Un jour vint que le mur d’une usine occulta le mistral, et la roue incessante cessa de rouler. Le bruit se tut dans ce cylindre de pierre. Oubliée, effritée par les mites et les blattes, une aile mal fixée s’effondra toute entière. La meule s’était fendue entre deux tours de graines, sans le vent qui l’entraîne. Le moulin prit l’air triste, qu’arborent parfois les antiquités mortes.
C’était la fin de l’œuvre, c’était la fin de l’homme. Il laisse retomber son bras lourd de farine. Après l’usine, il y aura le barrage, et après le barrage, la centrale ! Il grognait bien fort sous son bonnet de tricot. Et au printemps, il n’y aura point d’herbe pour le bourricot ! Point de rivière pour le héron ! Que mangeront demain la meunière et les meuniérons ?

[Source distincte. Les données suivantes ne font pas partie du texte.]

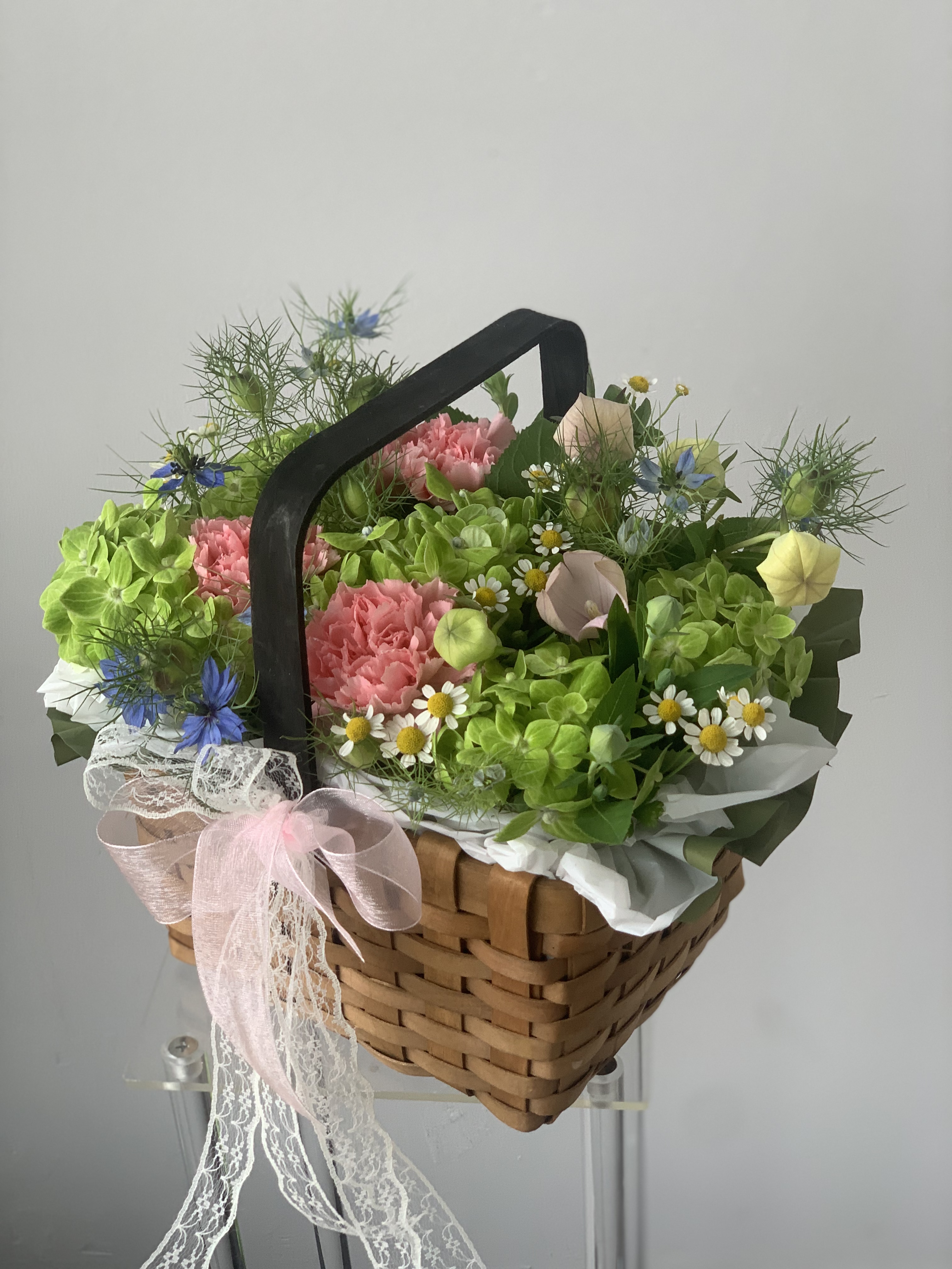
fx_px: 1907
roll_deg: +2.6
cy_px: 634
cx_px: 476
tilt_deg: -32.6
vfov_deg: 36.8
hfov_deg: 28.0
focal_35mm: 52
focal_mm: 6
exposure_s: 1/122
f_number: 2.4
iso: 64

A peine eut-il dit, qu’en se découvrant le chef, il jeta son bonnet par-dessus les moulins, par-dessus les pylônes, les rampes, les turbines, les tours, les digesteurs, les parafoudres ! Le bonnet retomba sur un asphalte étanche. Puis un âne, se souvenant qu’il n’y avait plus blé à moudre, ni herbe à prendre, mangea la laine chaude en revanche.

Tistou 10/08/2020 @ 15:08:25
Que de vocabulaire unusuel : hucherolle, alluchons, pales à vergues, rouet ...
Du rythme également. Des images ; le bonnet jeté par-dessus les moulins ... (en référence à la gourme jetée ?)
Bref beaucoup de choses en aussi peu de lignes.. Je serais curieux de connaître d'où peut venir l'inspiration pour un tel texte ?

Lobe
avatar 14/08/2020 @ 09:30:45
Il est très évocateur ce texte, entre le mouvement qu'on imagine lent au début, celui de la roue grinçante qui progresse dans le souvenir du meunier, et puis l'accélération du second paragraphe, où il semble que les siècles se succèdent. Cette image de l'âne, moyen de transport/portage du même temps que le moulin, qui cherche à manger sur une route goudronnée, et qui trouve sa pitance là où on ne l'attend pas, et à la fois un peu drôle et tout à fait glaçante.
C'est une belle langue en tout cas que tu déploies. A la fois traditionnelle et inventive: "Que mangeront demain la meunière et les meuniérons ?" m'a fait sourire, effectivement, quoi de plus logique que les petits du meunier soient des meuniérons ! Et pour le côté poétique des rimes et assonances, je trouve que ça rend très bien, et que ça participe à l'atmosphère de ce court conte.